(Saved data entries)
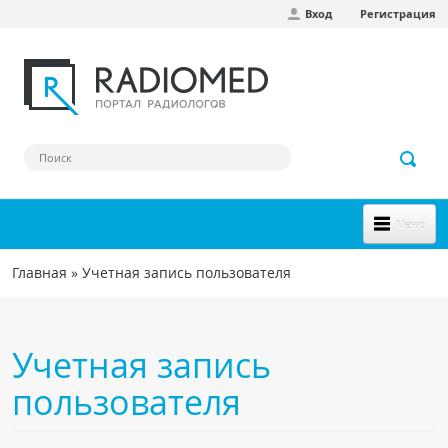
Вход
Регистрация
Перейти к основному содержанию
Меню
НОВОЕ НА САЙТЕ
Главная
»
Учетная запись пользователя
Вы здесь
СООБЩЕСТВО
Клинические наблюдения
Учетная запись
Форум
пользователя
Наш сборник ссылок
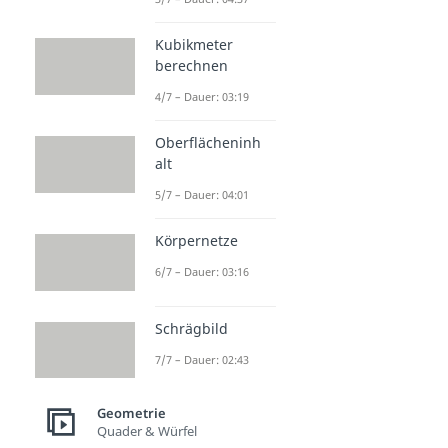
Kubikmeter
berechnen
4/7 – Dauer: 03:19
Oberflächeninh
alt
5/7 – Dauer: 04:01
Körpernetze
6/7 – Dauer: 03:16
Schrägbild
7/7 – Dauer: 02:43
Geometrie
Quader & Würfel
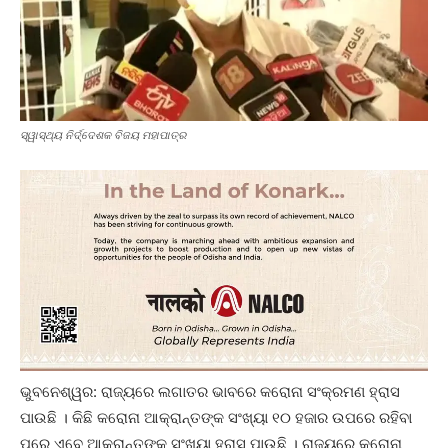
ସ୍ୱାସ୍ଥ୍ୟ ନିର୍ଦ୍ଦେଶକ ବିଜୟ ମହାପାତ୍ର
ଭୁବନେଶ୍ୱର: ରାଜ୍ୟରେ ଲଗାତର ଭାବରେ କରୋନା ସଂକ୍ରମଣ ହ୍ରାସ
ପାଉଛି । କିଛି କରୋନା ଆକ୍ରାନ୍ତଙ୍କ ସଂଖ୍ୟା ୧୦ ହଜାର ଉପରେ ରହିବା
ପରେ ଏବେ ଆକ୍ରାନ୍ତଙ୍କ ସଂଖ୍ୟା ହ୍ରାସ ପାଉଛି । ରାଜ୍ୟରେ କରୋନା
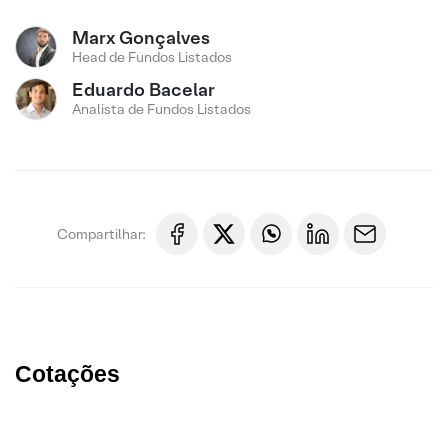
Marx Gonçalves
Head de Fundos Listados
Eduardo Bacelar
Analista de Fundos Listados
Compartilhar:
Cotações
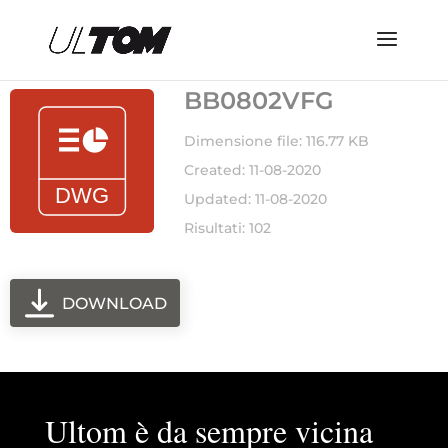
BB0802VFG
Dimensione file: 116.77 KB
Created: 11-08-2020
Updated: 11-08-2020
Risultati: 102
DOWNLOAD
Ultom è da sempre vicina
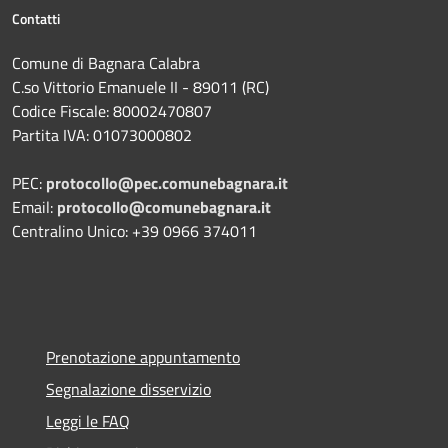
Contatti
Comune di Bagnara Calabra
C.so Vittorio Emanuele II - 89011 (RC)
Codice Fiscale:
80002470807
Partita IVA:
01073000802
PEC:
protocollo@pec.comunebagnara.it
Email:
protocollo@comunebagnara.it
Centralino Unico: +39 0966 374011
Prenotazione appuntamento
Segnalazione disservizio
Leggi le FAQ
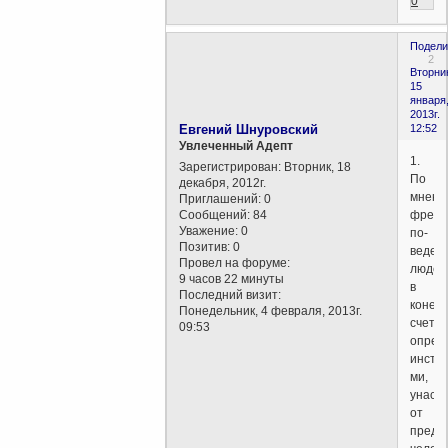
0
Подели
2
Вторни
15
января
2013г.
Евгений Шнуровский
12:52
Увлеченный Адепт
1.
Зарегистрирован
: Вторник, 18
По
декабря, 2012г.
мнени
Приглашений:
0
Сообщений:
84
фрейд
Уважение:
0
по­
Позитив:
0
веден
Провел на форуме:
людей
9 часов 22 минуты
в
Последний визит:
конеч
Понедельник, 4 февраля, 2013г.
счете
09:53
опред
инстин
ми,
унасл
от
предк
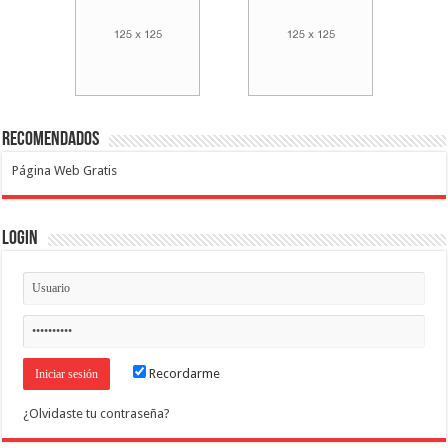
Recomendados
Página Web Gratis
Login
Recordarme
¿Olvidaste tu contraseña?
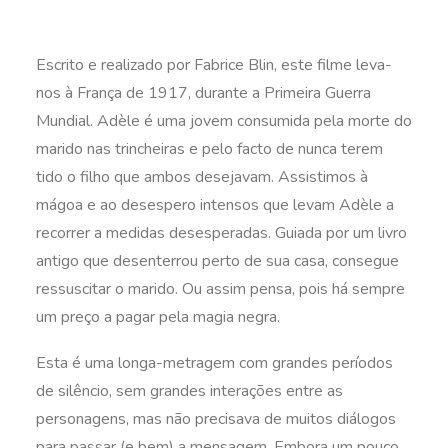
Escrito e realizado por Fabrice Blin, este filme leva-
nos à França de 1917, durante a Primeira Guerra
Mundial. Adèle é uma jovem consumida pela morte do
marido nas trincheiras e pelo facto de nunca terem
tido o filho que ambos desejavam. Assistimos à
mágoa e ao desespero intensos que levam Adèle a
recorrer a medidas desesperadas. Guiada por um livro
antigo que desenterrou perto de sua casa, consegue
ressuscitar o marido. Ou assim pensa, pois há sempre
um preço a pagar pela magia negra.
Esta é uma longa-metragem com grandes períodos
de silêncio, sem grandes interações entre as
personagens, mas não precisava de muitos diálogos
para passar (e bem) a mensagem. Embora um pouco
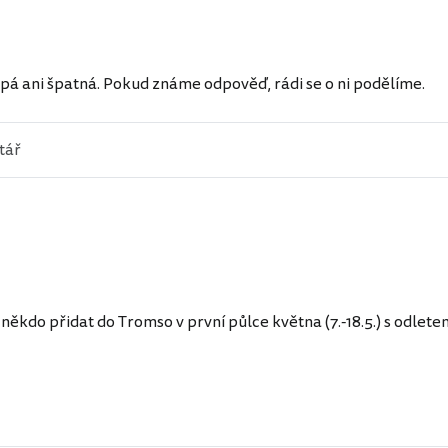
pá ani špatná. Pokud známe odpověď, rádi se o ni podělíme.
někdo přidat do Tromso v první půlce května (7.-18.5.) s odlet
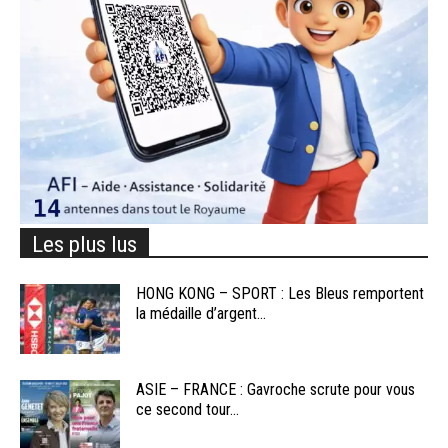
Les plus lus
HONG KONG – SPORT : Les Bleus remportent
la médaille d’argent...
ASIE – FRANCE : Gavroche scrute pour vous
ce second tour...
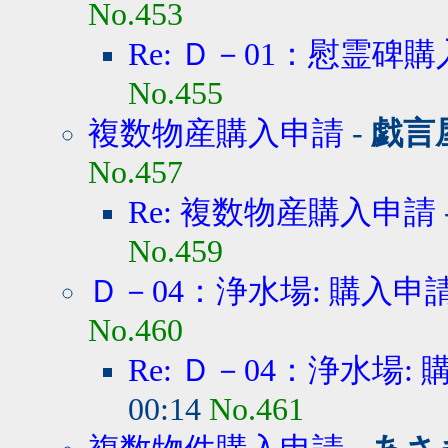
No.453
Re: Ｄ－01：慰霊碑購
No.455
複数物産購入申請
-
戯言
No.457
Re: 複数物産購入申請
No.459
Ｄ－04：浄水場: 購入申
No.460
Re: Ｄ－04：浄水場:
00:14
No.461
--
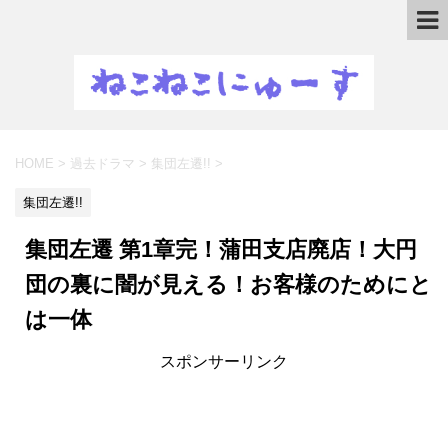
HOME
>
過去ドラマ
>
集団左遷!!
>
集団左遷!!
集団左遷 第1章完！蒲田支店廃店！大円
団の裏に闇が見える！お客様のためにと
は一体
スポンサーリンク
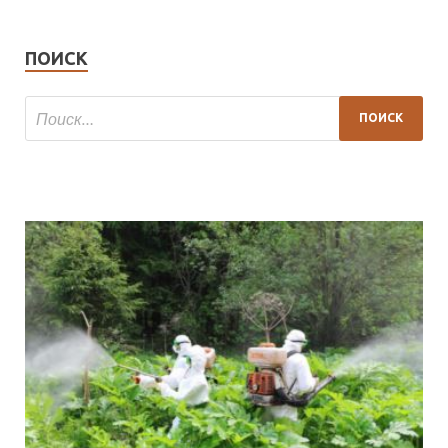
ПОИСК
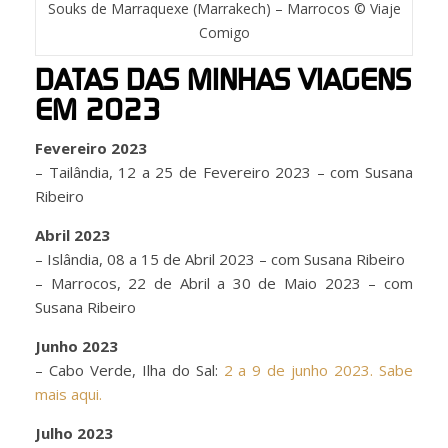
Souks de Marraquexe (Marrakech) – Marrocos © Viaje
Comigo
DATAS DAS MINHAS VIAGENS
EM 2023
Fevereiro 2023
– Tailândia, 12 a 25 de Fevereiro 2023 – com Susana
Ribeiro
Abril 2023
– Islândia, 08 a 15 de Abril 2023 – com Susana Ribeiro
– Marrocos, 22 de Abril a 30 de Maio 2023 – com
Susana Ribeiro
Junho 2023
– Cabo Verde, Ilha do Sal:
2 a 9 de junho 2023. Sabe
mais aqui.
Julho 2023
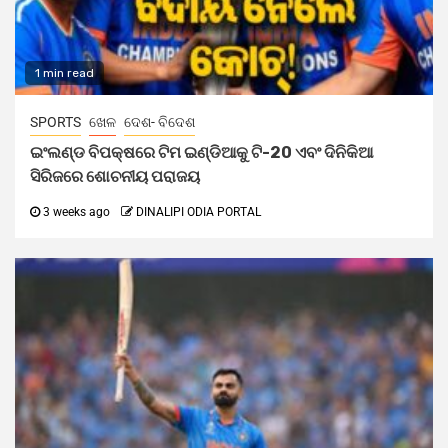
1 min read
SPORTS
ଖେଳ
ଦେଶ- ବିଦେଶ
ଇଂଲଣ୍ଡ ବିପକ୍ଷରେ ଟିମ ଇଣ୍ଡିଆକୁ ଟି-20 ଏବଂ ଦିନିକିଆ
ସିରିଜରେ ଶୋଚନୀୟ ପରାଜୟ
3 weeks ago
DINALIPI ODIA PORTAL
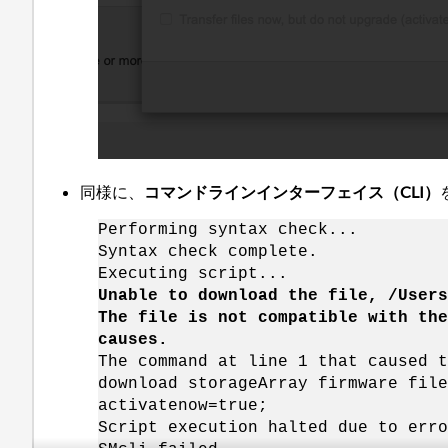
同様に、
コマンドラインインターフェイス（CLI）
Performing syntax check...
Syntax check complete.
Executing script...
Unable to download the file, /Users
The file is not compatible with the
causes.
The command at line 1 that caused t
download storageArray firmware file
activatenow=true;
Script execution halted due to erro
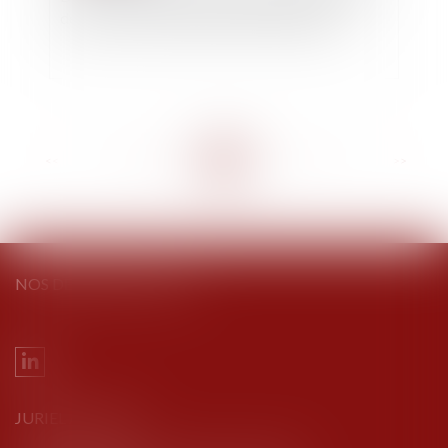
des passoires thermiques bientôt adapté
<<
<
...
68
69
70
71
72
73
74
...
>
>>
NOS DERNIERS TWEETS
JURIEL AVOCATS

» WHAT THE EXERCISE ASKS:
Starting at the line above that contains "4/7 – Dauer: 03:19", transcribe every line exactly through the line that contains "um preço a pagar pela magia negra.", including that last one, and skip the pictures.

» REPLY:
4/7 – Dauer: 03:19
Oberflächeninh
alt
5/7 – Dauer: 04:01
Körpernetze
6/7 – Dauer: 03:16
Schrägbild
7/7 – Dauer: 02:43
Geometrie
Quader & Würfel
ସ୍ୱାସ୍ଥ୍ୟ ନିର୍ଦ୍ଦେଶକ ବିଜୟ ମହାପାତ୍ର
ଭୁବନେଶ୍ୱର: ରାଜ୍ୟରେ ଲଗାତର ଭାବରେ କରୋନା ସଂକ୍ରମଣ ହ୍ରାସ
ପାଉଛି । କିଛି କରୋନା ଆକ୍ରାନ୍ତଙ୍କ ସଂଖ୍ୟା ୧୦ ହଜାର ଉପରେ ରହିବା
ପରେ ଏବେ ଆକ୍ରାନ୍ତଙ୍କ ସଂଖ୍ୟା ହ୍ରାସ ପାଉଛି । ରାଜ୍ୟରେ କରୋନା
Marx Gonçalves
Head de Fundos Listados
Eduardo Bacelar
Analista de Fundos Listados
Compartilhar:
Cotações
BB0802VFG
Dimensione file: 116.77 KB
Created: 11-08-2020
Updated: 11-08-2020
Risultati: 102
DOWNLOAD
Ultom è da sempre vicina
Contatti
Comune di Bagnara Calabra
C.so Vittorio Emanuele II - 89011 (RC)
Codice Fiscale:
80002470807
Partita IVA:
01073000802
PEC:
protocollo@pec.comunebagnara.it
Email:
protocollo@comunebagnara.it
Centralino Unico: +39 0966 374011
Prenotazione appuntamento
Segnalazione disservizio
Leggi le FAQ
0
Подели
2
Вторни
15
января
2013г.
Евгений Шнуровский
12:52
Увлеченный Адепт
1.
Зарегистрирован
: Вторник, 18
По
декабря, 2012г.
мнени
Приглашений:
0
Сообщений:
84
фрейд
Уважение:
0
по­
Позитив:
0
веден
Провел на форуме:
людей
9 часов 22 минуты
в
Последний визит:
конеч
Понедельник, 4 февраля, 2013г.
счете
09:53
опред
инстин
ми,
унасл
от
предк
Recomendados
Página Web Gratis
Login
Recordarme
¿Olvidaste tu contraseña?
Escrito e realizado por Fabrice Blin, este filme leva-
nos à França de 1917, durante a Primeira Guerra
Mundial. Adèle é uma jovem consumida pela morte do
marido nas trincheiras e pelo facto de nunca terem
tido o filho que ambos desejavam. Assistimos à
mágoa e ao desespero intensos que levam Adèle a
recorrer a medidas desesperadas. Guiada por um livro
antigo que desenterrou perto de sua casa, consegue
ressuscitar o marido. Ou assim pensa, pois há sempre
um preço a pagar pela magia negra.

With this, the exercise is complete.